# White Spots All Over Driftwood



## fishcrazy

Mysterious tiny little white spots have been appearing and multiplying all over my driftwood. I have no clue what they are. 

They appear only on the driftwood and no where else in the tank.

They don't seem to be moving(unless moving at a super fast or extremely slow pace to see with the naked eye).

I can scrub them off, but they're back within days.

I'll post some pics as soon as I can.

Thanks


----------



## bensaf

Hi, 

It's nothing to worry about , quite common in new driftwood. It's the start of a fungus outbreak on the wood.
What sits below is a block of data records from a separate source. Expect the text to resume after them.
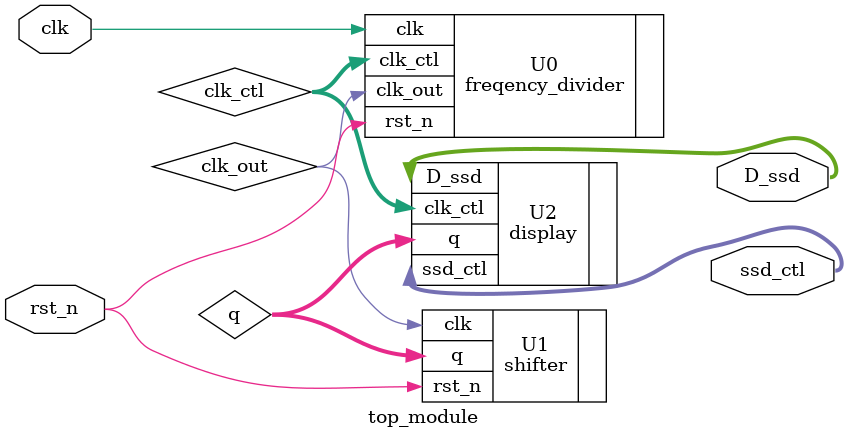
<source format=v>
`timescale 1ns / 1ps


module top_module(clk, rst_n, ssd_ctl, D_ssd);
input clk, rst_n;
output [3:0] ssd_ctl;
output [7:0] D_ssd;
wire clk_out;
wire [1:0] clk_ctl;
wire [5:0] q;

freqency_divider U0(
    .clk_out(clk_out),    //divided clock output
    .clk_ctl(clk_ctl),    //divided clock output for scan frequency
    .clk(clk),        //global clock input
    .rst_n(rst_n)       //active low reset
);

shifter U1(
    .q(q),
    .clk(clk_out),
    .rst_n(rst_n)
);

display U2(
    .D_ssd(D_ssd),
    .ssd_ctl(ssd_ctl),
    .clk_ctl(clk_ctl),
    .q(q)
);

endmodule

</source>
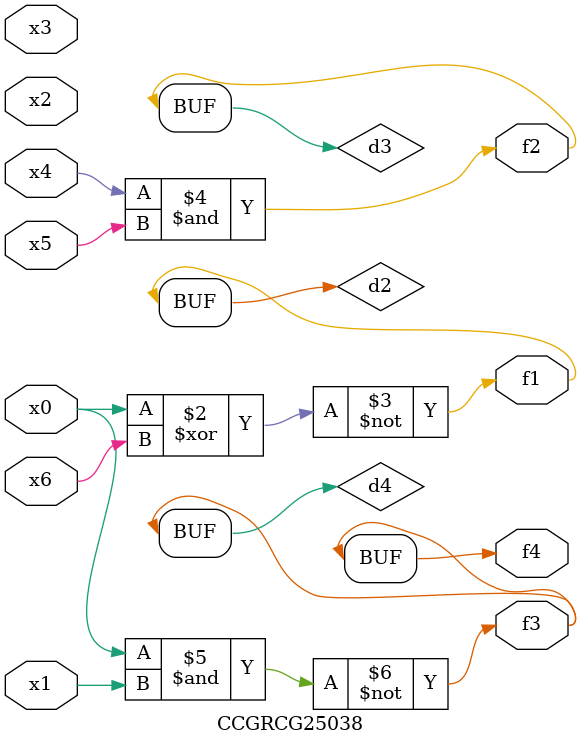
<source format=v>
module CCGRCG25038(
	input x0, x1, x2, x3, x4, x5, x6,
	output f1, f2, f3, f4
);

	wire d1, d2, d3, d4;

	nor (d1, x0);
	xnor (d2, x0, x6);
	and (d3, x4, x5);
	nand (d4, x0, x1);
	assign f1 = d2;
	assign f2 = d3;
	assign f3 = d4;
	assign f4 = d4;
endmodule

</source>
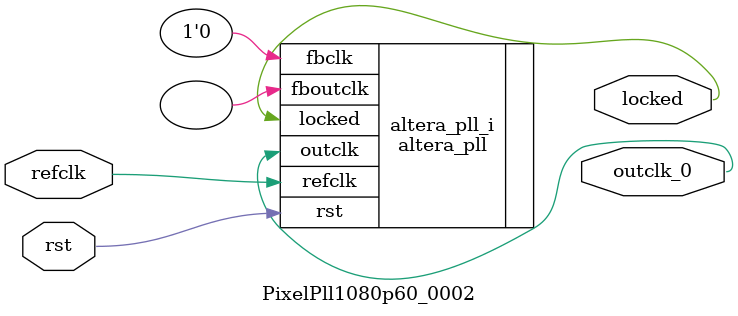
<source format=v>
`timescale 1ns/10ps
module  PixelPll1080p60_0002(

	// interface 'refclk'
	input wire refclk,

	// interface 'reset'
	input wire rst,

	// interface 'outclk0'
	output wire outclk_0,

	// interface 'locked'
	output wire locked
);

	altera_pll #(
		.fractional_vco_multiplier("true"),
		.reference_clock_frequency("50.0 MHz"),
		.operation_mode("direct"),
		.number_of_clocks(1),
		.output_clock_frequency0("148.500000 MHz"),
		.phase_shift0("0 ps"),
		.duty_cycle0(50),
		.output_clock_frequency1("0 MHz"),
		.phase_shift1("0 ps"),
		.duty_cycle1(50),
		.output_clock_frequency2("0 MHz"),
		.phase_shift2("0 ps"),
		.duty_cycle2(50),
		.output_clock_frequency3("0 MHz"),
		.phase_shift3("0 ps"),
		.duty_cycle3(50),
		.output_clock_frequency4("0 MHz"),
		.phase_shift4("0 ps"),
		.duty_cycle4(50),
		.output_clock_frequency5("0 MHz"),
		.phase_shift5("0 ps"),
		.duty_cycle5(50),
		.output_clock_frequency6("0 MHz"),
		.phase_shift6("0 ps"),
		.duty_cycle6(50),
		.output_clock_frequency7("0 MHz"),
		.phase_shift7("0 ps"),
		.duty_cycle7(50),
		.output_clock_frequency8("0 MHz"),
		.phase_shift8("0 ps"),
		.duty_cycle8(50),
		.output_clock_frequency9("0 MHz"),
		.phase_shift9("0 ps"),
		.duty_cycle9(50),
		.output_clock_frequency10("0 MHz"),
		.phase_shift10("0 ps"),
		.duty_cycle10(50),
		.output_clock_frequency11("0 MHz"),
		.phase_shift11("0 ps"),
		.duty_cycle11(50),
		.output_clock_frequency12("0 MHz"),
		.phase_shift12("0 ps"),
		.duty_cycle12(50),
		.output_clock_frequency13("0 MHz"),
		.phase_shift13("0 ps"),
		.duty_cycle13(50),
		.output_clock_frequency14("0 MHz"),
		.phase_shift14("0 ps"),
		.duty_cycle14(50),
		.output_clock_frequency15("0 MHz"),
		.phase_shift15("0 ps"),
		.duty_cycle15(50),
		.output_clock_frequency16("0 MHz"),
		.phase_shift16("0 ps"),
		.duty_cycle16(50),
		.output_clock_frequency17("0 MHz"),
		.phase_shift17("0 ps"),
		.duty_cycle17(50),
		.pll_type("General"),
		.pll_subtype("General")
	) altera_pll_i (
		.rst	(rst),
		.outclk	({outclk_0}),
		.locked	(locked),
		.fboutclk	( ),
		.fbclk	(1'b0),
		.refclk	(refclk)
	);
endmodule


</source>
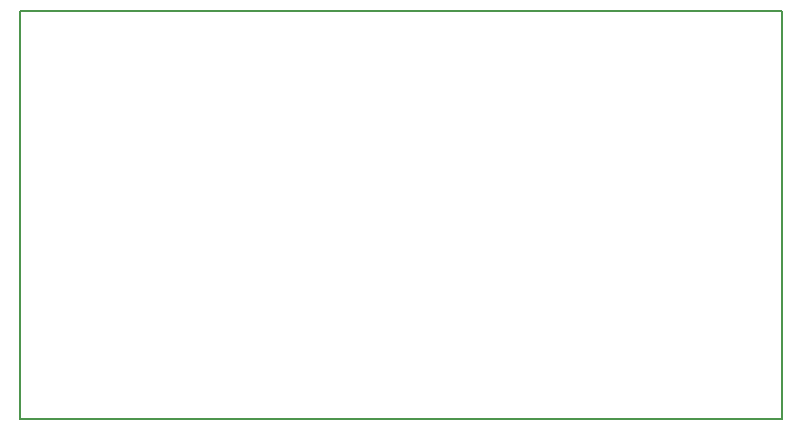
<source format=gbr>
G04 #@! TF.FileFunction,Profile,NP*
%FSLAX46Y46*%
G04 Gerber Fmt 4.6, Leading zero omitted, Abs format (unit mm)*
G04 Created by KiCad (PCBNEW 4.0.6+dfsg1-1) date Sun Nov 19 12:37:41 2017*
%MOMM*%
%LPD*%
G01*
G04 APERTURE LIST*
%ADD10C,0.100000*%
%ADD11C,0.150000*%
G04 APERTURE END LIST*
D10*
D11*
X64516000Y0D02*
X0Y0D01*
X64516000Y34544000D02*
X64516000Y0D01*
X0Y34544000D02*
X64516000Y34544000D01*
X0Y0D02*
X0Y34544000D01*
M02*

</source>
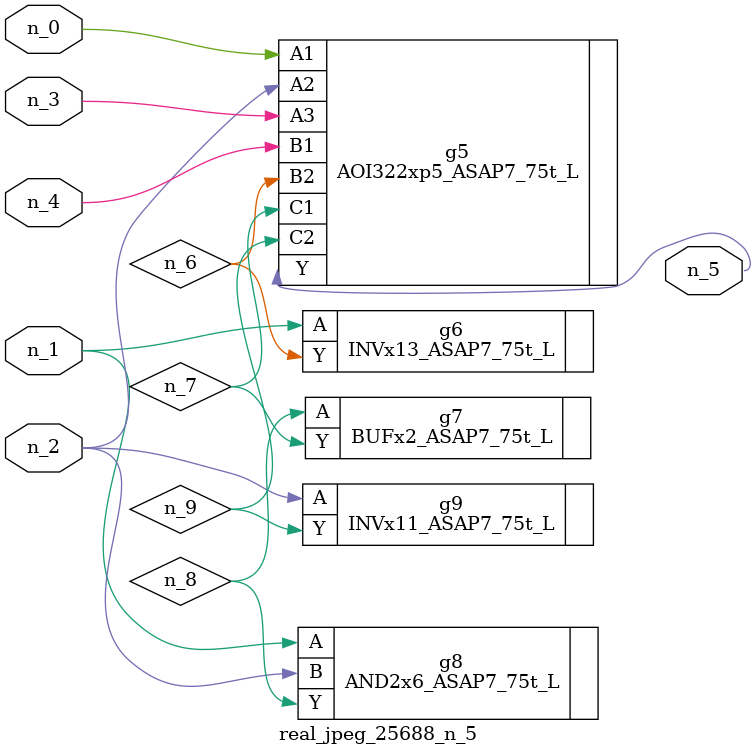
<source format=v>
module real_jpeg_25688_n_5 (n_4, n_0, n_1, n_2, n_3, n_5);

input n_4;
input n_0;
input n_1;
input n_2;
input n_3;

output n_5;

wire n_8;
wire n_6;
wire n_7;
wire n_9;

AOI322xp5_ASAP7_75t_L g5 ( 
.A1(n_0),
.A2(n_2),
.A3(n_3),
.B1(n_4),
.B2(n_6),
.C1(n_7),
.C2(n_9),
.Y(n_5)
);

INVx13_ASAP7_75t_L g6 ( 
.A(n_1),
.Y(n_6)
);

AND2x6_ASAP7_75t_L g8 ( 
.A(n_1),
.B(n_2),
.Y(n_8)
);

INVx11_ASAP7_75t_L g9 ( 
.A(n_2),
.Y(n_9)
);

BUFx2_ASAP7_75t_L g7 ( 
.A(n_8),
.Y(n_7)
);


endmodule
</source>
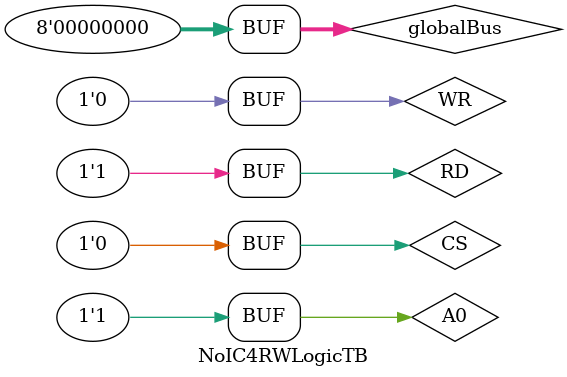
<source format=v>
module RWLogic (
input [7:0] globalBus, // 8-bit global bus
input A0, // Indicates for the command words
input CS, // Chip select (active low)
input WR, // Write signal (active low)
input RD, // Read signal (active low)
output reg [7:0] ICW1, // ICW1 register
output reg [7:0] ICW2, // ICW2 register
output reg [7:0] ICW3, // ICW3 register
output reg [7:0] ICW4, // ICW4 register
output reg [7:0] OCW1, // OCW1 register
output reg [7:0] OCW2, // OCW2 register
output reg [7:0] OCW3, // OCW3 register
output reg [3:0] ICWFlags, // ICW flags to check if ICW1, ICW2, ICW3, ICW4 have been written to
output shouldInitiateFlags // flag to indicate if ICWFlags should be reset
);

wire chipSelected = ~CS;
wire writeSignal = ~RD;
wire readSignal = ~WR;

// initialize registers ICWFlags to 0
assign shouldInitiateFlags = ~A0 && globalBus[4] && chipSelected && readSignal;
always @(A0) begin
    if (shouldInitiateFlags) begin
        ICWFlags <= 0;
    end
end

// assign values to ICW registers
always @(globalBus or A0) begin
    // ICW1 is special case since it's the first command word
    if(shouldInitiateFlags) begin
        ICW1 <= globalBus;
        ICWFlags[0] <= 1;
        // handle case where ICW3 is not needed
        if(globalBus[1]) begin
            ICWFlags[2] <= 1;
        end
        // handle case where ICW4 is not needed
        if(~globalBus[0]) begin
            ICWFlags[3] <= 1;
        end
    end

    if(chipSelected && readSignal && ~&ICWFlags) begin
        if(A0 && ICWFlags[0] && ~ICWFlags[1]) begin
            ICW2 <= globalBus;
            ICWFlags[1] <= 1;
        end
        if(A0 && ICWFlags[0] && ICWFlags[1] && ~ICWFlags[2]) begin
            ICW3 <= globalBus;
            ICWFlags[2] <= 1;
        end
        if(A0 && ICWFlags[0] && ICWFlags[1] && ICWFlags[2] && ~ICWFlags[3]) begin
            ICW4 <= globalBus;
            ICWFlags[3] <= 1;
        end
    end
end

// assign values to OCW registers
always @(globalBus or A0) begin
    if(chipSelected && readSignal && &ICWFlags) begin
        if(A0) begin
            OCW1 <= globalBus;
        end
        if(~A0 && ~globalBus[3]) begin
            OCW2 <= globalBus;
        end
        if(~A0 && globalBus[3]) begin
            OCW3 <= globalBus;
        end
    end
end

endmodule


module RWLogicTB;
reg [7:0] globalBus;
reg A0;
reg CS = 1'b1;
reg WR = 1'b1;
reg RD = 1'b1;
wire [7:0] ICW1;
wire [7:0] ICW2;
wire [7:0] ICW3;
wire [7:0] ICW4;
wire [7:0] OCW1;
wire [7:0] OCW2;
wire [7:0] OCW3;
wire [3:0] ICWFlags;

RWLogic rwLogic(
.globalBus(globalBus),
.A0(A0),
.CS(CS),
.WR(WR),
.RD(RD),
.ICW1(ICW1),
.ICW2(ICW2),
.ICW3(ICW3),
.ICW4(ICW4),
.OCW1(OCW1),
.OCW2(OCW2),
.OCW3(OCW3),
.ICWFlags(ICWFlags)
);

initial begin
    CS = 1'b0;
    WR = 1'b0;
    globalBus <= 8'b00010001;
    A0 <= 1'b0;
    #10
    A0 <= 1'b1;
    globalBus <= 8'b00000000;
    #10
    A0 <= 1'b1;
    globalBus <= 8'b00000001;
    #10;
    A0 <= 1'b1;
    globalBus <= 8'b00100001;
    #10;
    // now all the ICW registers should be set
    // now we can test the OCW registers
    // start with OCW2 to show that they aren't ordered
    A0 <= 1'b0;
    globalBus <= 8'b00000000;
    #10;
    A0 <= 1'b0;
    globalBus <= 8'b00001001;
    #10;
    A0 <= 1'b0;
    globalBus <= 8'b00000001;
    #10;
    A0 <= 1'b1;
    globalBus <= 8'b00000000;
end
endmodule

module NoIC4RWLogicTB;
reg [7:0] globalBus;
reg A0;
reg CS = 1'b1;
reg WR = 1'b1;
reg RD = 1'b1;
wire [7:0] ICW1;
wire [7:0] ICW2;
wire [7:0] ICW3;
wire [7:0] ICW4;
wire [7:0] OCW1;
wire [7:0] OCW2;
wire [7:0] OCW3;
wire [3:0] ICWFlags;

RWLogic rwLogic(
.globalBus(globalBus),
.A0(A0),
.CS(CS),
.WR(WR),
.RD(RD),
.ICW1(ICW1),
.ICW2(ICW2),
.ICW3(ICW3),
.ICW4(ICW4),
.OCW1(OCW1),
.OCW2(OCW2),
.OCW3(OCW3),
.ICWFlags(ICWFlags)
);

initial begin
    CS = 1'b0;
    WR = 1'b0;
    globalBus <= 8'b00010000;
    A0 <= 1'b0;
    #10
    A0 <= 1'b1;
    globalBus <= 8'b00000000;
    #10
    A0 <= 1'b1;
    globalBus <= 8'b00000001;
    #10;
    // now all the ICW registers should be set
    // now we can test the OCW registers
    // start with OCW2 to show that they aren't ordered
    A0 <= 1'b0;
    globalBus <= 8'b00000000;
    #10;
    A0 <= 1'b0;
    globalBus <= 8'b00001001;
    #10;
    A0 <= 1'b0;
    globalBus <= 8'b00000001;
    #10;
    A0 <= 1'b1;
    globalBus <= 8'b00000000;
end
endmodule

</source>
The will eventually turn in a white fluffy material then die off. 

It's caused by some organics in the wood decomposing. Pointless to scrub off as it will just keep coming back until the decomposing cycle is finished. 

It'll clear up by itself in a few weeks. It's completly harmless to plants and fish and won't spread beyond the wood. It'll just look a big ugly until it burns out.


----------



## dennis

Dp you have any Nerite sp. snails int he tank?


----------



## yildirim

Hi,Yes it is very common for new wood introduced to the tank. It will clear within time. Obviously you have not cleaned enough and boiled for some time before emmersing. Don't worry and do not try for cleaning. If you want a quick solution you may add guppy, molly or swordtails to the tank, they will take care of that quickly.YILDIRIM


----------



## jsenske

Sounds like Nerite snail eggs to me.


----------



## fishcrazy

dennis said:


> Dp you have any Nerite sp. snails int he tank?


Would nerite snails be safe in a tank with a yoyo loach, tropheus dubosis, small syno. catfish?


----------



## Krisybabe9

I thought nerites only reproduce in brackish water? I could be wrong.


----------



## dennis

They will lay eggs in freshwater but the eggs never develop into anything. I find they stop laying after a month or so, course that is usually the time I am down to only one so maybe they need friends to want to lay. (for some reason I can only keep one alive per tank but it won't die)


----------



## fishcrazy

does anyone know where i can get some nerite snails in Toronto, Canada?


----------